Que l'on soit ou non de culture judéo-chrétienne, nous nous rendons compte que la fête de Noël renvoie plusieurs d'entre nous à des récits mythiques qui ont traversé le temps et qui ont contourné par leur beauté naïve nos scepticismes d'adultes gavés de doutes et de refus. Comme il est bon de penser tout à coup que l'enfant auquel se réfère la célébration chrétienne de Noël serait né la nuit, dans un bourg, avant le petit jour. Né d'une mère mystiquement envoûtée, avec la complicité d'un «père» emprunté, puis «posé dans une mangeoire». Au même moment, poursuit le texte sacré, «une armée céleste d'anges chantent les louanges de Dieu».

Même si, aujourd'hui, nos anges paraissent plutôt silencieux, nous aimons toujours cette fête enrubannée de mots et de cadeaux.
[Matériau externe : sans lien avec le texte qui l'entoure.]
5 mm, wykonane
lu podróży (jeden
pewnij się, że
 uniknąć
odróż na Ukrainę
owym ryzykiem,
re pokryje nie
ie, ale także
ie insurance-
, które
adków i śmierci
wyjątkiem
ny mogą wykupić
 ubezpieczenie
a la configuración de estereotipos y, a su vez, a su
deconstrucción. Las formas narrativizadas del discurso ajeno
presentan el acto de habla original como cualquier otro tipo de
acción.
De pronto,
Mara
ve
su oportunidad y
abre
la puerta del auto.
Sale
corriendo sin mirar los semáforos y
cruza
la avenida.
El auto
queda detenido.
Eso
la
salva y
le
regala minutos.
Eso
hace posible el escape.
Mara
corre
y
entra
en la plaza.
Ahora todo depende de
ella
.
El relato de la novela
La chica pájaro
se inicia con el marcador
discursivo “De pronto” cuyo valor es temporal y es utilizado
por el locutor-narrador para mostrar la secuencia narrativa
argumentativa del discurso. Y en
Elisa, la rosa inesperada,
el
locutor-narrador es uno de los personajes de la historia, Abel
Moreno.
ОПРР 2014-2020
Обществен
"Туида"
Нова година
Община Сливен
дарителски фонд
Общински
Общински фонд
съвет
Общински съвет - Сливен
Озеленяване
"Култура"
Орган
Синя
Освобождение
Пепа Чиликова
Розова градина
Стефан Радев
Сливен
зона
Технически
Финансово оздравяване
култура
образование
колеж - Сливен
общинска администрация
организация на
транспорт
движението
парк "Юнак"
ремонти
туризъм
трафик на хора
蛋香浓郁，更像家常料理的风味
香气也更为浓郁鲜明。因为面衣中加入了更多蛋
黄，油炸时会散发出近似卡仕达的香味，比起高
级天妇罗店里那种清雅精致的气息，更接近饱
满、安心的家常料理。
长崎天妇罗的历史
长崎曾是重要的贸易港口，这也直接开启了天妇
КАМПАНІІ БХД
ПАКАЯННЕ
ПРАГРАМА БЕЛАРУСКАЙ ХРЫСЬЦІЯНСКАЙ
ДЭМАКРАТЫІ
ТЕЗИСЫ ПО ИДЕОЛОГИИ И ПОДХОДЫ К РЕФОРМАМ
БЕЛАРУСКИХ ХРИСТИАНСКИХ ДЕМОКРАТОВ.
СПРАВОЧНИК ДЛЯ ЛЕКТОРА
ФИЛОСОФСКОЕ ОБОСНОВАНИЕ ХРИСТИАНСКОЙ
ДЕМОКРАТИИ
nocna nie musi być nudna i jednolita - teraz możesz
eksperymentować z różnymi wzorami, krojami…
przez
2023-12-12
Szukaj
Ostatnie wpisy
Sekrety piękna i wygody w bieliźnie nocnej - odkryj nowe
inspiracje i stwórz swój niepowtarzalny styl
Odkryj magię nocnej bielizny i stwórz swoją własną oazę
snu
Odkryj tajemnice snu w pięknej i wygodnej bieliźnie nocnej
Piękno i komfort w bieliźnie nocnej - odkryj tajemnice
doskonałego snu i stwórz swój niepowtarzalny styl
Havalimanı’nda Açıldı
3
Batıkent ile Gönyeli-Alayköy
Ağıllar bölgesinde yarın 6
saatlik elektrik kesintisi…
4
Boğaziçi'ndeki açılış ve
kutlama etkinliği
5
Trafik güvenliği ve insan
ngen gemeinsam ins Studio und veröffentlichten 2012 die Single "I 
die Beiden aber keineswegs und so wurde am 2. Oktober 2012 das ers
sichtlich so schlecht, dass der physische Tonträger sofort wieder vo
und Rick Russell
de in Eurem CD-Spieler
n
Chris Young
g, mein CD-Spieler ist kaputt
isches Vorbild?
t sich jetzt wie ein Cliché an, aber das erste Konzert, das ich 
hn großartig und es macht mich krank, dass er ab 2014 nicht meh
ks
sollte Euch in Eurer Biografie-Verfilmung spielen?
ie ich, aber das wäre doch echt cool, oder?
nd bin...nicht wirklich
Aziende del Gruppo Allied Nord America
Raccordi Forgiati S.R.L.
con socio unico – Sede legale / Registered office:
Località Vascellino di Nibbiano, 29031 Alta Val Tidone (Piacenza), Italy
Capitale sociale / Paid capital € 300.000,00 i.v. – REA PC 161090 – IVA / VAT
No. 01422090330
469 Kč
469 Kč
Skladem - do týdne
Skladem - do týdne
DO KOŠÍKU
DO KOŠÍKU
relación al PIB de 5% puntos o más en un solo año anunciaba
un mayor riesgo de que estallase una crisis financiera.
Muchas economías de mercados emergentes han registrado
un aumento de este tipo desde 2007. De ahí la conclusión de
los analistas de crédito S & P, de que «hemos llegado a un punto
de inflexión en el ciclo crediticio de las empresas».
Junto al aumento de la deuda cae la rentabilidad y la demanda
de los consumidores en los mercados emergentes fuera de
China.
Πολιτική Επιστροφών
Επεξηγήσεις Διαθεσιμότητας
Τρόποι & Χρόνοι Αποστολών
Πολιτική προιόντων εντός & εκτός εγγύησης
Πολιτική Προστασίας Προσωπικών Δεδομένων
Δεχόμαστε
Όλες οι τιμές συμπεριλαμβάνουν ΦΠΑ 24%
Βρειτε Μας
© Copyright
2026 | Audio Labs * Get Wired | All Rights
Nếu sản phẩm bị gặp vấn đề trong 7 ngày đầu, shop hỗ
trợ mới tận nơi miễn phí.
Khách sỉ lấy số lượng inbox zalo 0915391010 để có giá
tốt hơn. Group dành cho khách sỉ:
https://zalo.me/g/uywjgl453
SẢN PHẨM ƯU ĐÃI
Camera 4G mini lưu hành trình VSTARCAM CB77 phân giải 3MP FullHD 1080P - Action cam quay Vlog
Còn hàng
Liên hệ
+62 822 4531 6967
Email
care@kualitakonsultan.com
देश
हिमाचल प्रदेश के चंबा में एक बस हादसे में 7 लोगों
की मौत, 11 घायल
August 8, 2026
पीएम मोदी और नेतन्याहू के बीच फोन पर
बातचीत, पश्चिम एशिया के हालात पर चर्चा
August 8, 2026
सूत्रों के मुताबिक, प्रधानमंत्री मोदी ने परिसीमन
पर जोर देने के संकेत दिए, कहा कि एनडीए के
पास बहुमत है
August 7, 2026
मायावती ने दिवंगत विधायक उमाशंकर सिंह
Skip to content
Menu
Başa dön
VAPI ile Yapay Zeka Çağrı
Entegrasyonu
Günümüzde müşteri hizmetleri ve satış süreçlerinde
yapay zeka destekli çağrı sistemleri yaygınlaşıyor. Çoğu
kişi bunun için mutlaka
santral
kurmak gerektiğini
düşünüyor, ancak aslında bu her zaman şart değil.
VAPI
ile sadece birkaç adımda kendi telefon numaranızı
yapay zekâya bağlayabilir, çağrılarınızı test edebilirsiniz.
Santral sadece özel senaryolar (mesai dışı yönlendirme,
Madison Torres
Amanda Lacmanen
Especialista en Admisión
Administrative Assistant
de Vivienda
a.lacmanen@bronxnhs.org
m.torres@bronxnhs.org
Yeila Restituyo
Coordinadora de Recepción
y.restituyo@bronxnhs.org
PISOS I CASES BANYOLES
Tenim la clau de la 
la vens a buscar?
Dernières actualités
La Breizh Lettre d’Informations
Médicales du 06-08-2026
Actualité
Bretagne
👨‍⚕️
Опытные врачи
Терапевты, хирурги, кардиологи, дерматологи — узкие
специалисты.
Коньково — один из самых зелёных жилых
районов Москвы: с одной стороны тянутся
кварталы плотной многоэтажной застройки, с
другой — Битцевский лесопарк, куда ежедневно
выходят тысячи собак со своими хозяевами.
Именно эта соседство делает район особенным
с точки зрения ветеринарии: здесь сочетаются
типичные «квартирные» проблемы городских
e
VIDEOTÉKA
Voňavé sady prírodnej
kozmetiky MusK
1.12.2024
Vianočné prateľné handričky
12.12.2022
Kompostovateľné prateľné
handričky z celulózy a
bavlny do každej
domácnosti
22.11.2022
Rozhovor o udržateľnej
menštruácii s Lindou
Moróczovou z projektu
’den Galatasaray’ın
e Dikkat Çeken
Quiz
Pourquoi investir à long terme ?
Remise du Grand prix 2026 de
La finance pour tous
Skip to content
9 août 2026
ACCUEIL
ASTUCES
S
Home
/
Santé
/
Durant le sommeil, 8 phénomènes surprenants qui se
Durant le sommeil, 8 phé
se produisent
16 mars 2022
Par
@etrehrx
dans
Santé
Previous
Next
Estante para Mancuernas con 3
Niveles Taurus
Magie d'une nuit jamais oubliée, orchestrée en ce pays avec de joyeux cantiques pour la plupart venus de «l'autre bord»! Or, parmi ces chants de diverses traditions, il en est un qui, dit-on, doit presque tout de son inspiration au silence des hautes montagnes d'Autriche. Stille Nacht! Heilige Nacht! Ce soir, cette nuit, ou demain, plusieurs d'entre nous se surprendront peut-être à fredonner, voire à «tourner», sur des mots tout simples une mélodie tendre et douce comme sommeil d'enfant: Ô nuit de paix! Sainte nuit! Ce sera une fois de plus une manière de nous souhaiter, en tout respect et liberté, un Joyeux Noël!